Dear Readers:
I have enjoyed your comments over the last year, and your encouragement has helped me to keep writing. Each month, I have come up with ideas for posts based on my own technical questions, topics that are not addressed in a coherent manner on the Internet, the images that come my way, and my own quirky photographic adventures.
Now I’d like to hear from you about topics you’d like to see – it’s your turn to drive the ship!
I will be vacationing in rural Newfoundland August 3-18, 2010, and largely out of touch (except when I manage to park our RV outside a little local library that may have Wi-Fi). I hope to come back with many wonderful images to share with you. It will be a trip long awaited; Janie’s family comes from the Gooseberry Islands, a remote island outport now long abandoned,
and her grandfather was a Newfoundland doryman jigging for cod in his sou’wester in the 1920s. We are in Montreal with our cousins, Uncle Tobe has been paired with “…was she Aunt Susan or Susanna…?”, the genealogical charts cover the kitchen table, and the family has been traced back to William Parsons from Dorset in 1768. We’re set for an adventure!
When I get back, there will be more images to see , plus the occasional adventure and musing on the creative process.
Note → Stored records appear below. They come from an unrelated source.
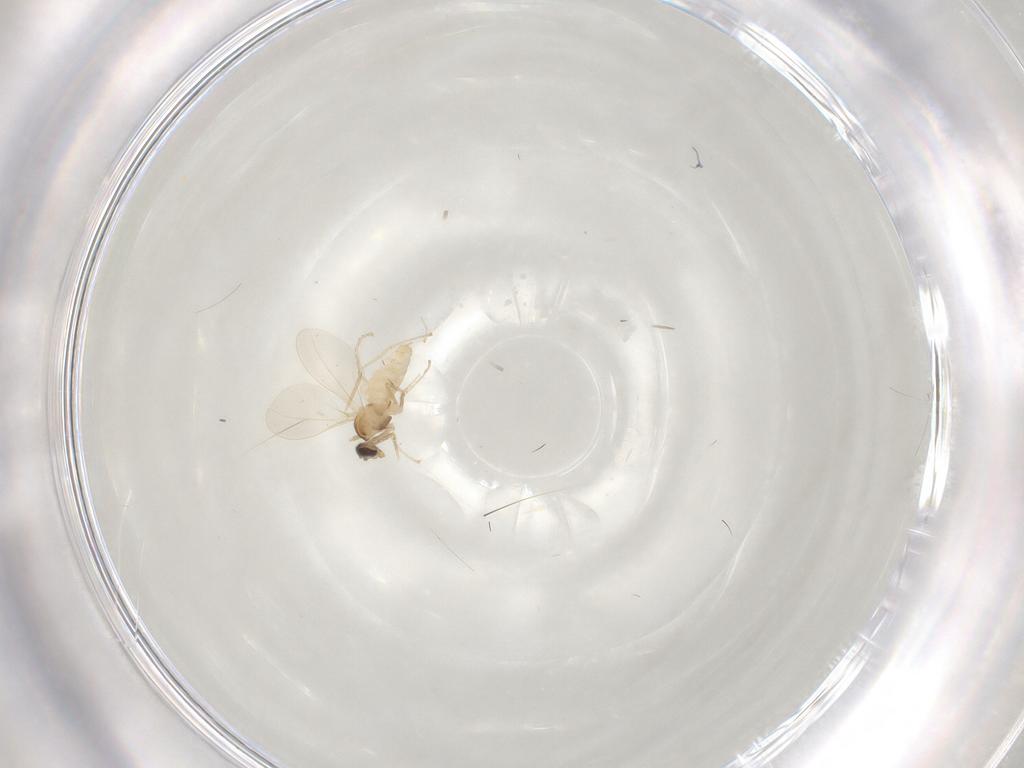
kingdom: Animalia
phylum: Arthropoda
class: Insecta
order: Diptera
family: Cecidomyiidae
In addition to my Montreal and Newfoundland adventures, I am planning a large section on shutters, both pneumatic and spring-driven, the completion of the restoration and history of the 3A Ansco (which I’ll be polishing on the kitchen table of our Newfie cousins) , and a posting on a fascinating Mexican photographer and inventor.
But this is your turn – see how many ideas you can come up with while I’m gone!
Montreal, Quebec
July 22, 2010
Riddle:
What do a 1920 Newfoundland dory and the engine on the Wright brother’s airplane have in common?
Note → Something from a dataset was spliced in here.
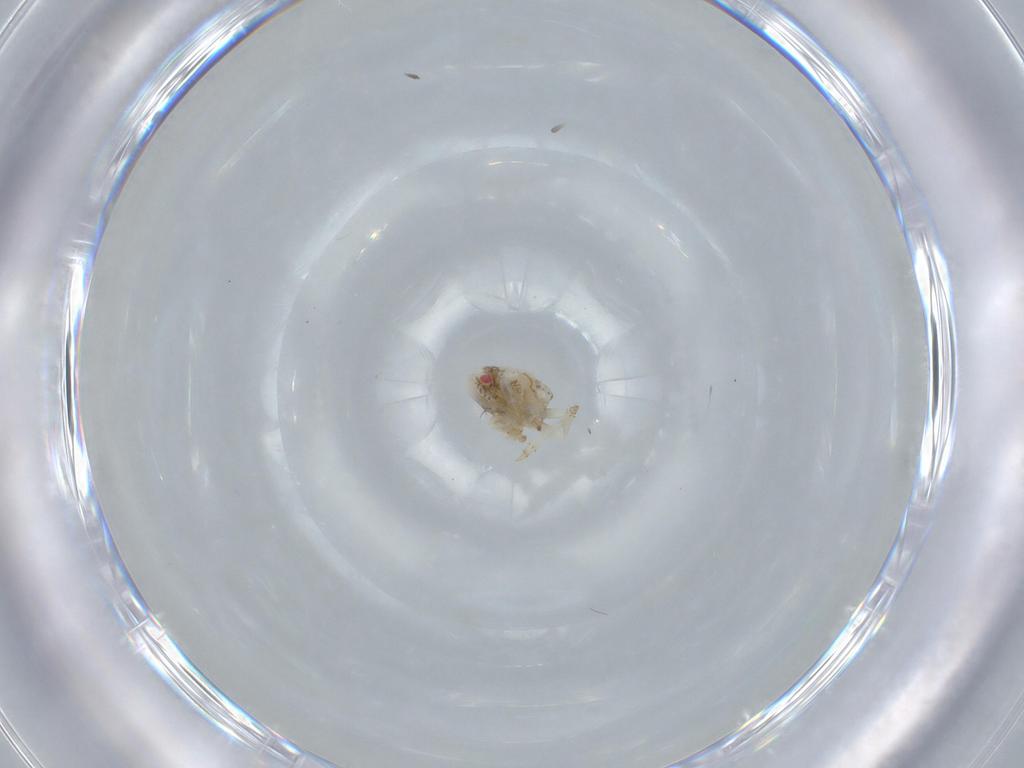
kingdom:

Hint: Google “Make-and-Break Engine.”
Coaker (Collected by MacEdward Leach)
See also: The Six Horse-Power Coaker (Arthur R. Scammell)
Ye fishermen free that go forth on the sea,
With engines of various makes;
This old jump-spark of mine I will take every time,
You can keep all your new makes-and-breaks.
She was easy on fuel but she kicked like a mule,
And the screws on the bedding were slack;
And we all swore that she’d rise from the floor,
And we feared that she’d never come back.
One evening last fall we went out to our trawl,
It looked like ’twas going to blow;
We turned to go in in the teeth of the wind,
With a three-handed dory in tow.
Tom hove up the wheel and he cursed a great deal,
He cranked till he found of his heart;
He tested the oil and examined the coil,
But the devil of it would she start.
‘Twas coming on night, with the seas feather white,
When up to us rowed a small skiff;
And a bedlamer boy with a cast in his eye,
Kindly offered to give us a lift.
The kid stepped on board with the air of a lord,
His movements unhurried and slow;
He noted the string and the window blind spring,
But he got the old Coaker to go.
Go, go, he makes that thing go,
How he does it I’m sure I don’t know;
We can race with the Clyde and keep her alongside,
When he coaxes that Coaker to go.
So we shipped on the kid, and I’m sure glad we did,
Now it’s seldom we ask for a tow;
He gets a full share which I think only fair,
For coaxing the Coaker to go.
Go, go, he makes that thing go,
How he does it I’m sure I don’t know;
We can race with the Clyde and keep her alongside,
When he coaxes that Coaker to go.
Variant of The Six Horse-Power Coaker by Arthur R. Scammell (1940)
This variant sung by Eddy Primroy [1928-1999] of Pouch Cove, and published in MacEdward Leach And The Songs Of Atlantic Canada © 2004 Memorial University of Newfoundland Folklore and Language Archive.
Originally published as The Six Horse-Power Coaker in Gerald S. Doyle’s Old-Time Songs and Poetry Of Newfoundland: Songs Of The People From The Days Of Our Forefathers (Second edition, p.74, 1940).
From the Dictionary Of Newfoundland English:
Bedlamer boy — a youth approaching manhood; applied rather contemptuously to young fellows between 16 and 20; derived from the French bête de la mer (beast of the sea) used to describe a half-grown seal.
Coaker — a gasoline-fueled engine used in fishing boats ca.1920, and named for Sir William Coaker, founder of the Fishermen’s Protective Union (FPU) in Newfoundland.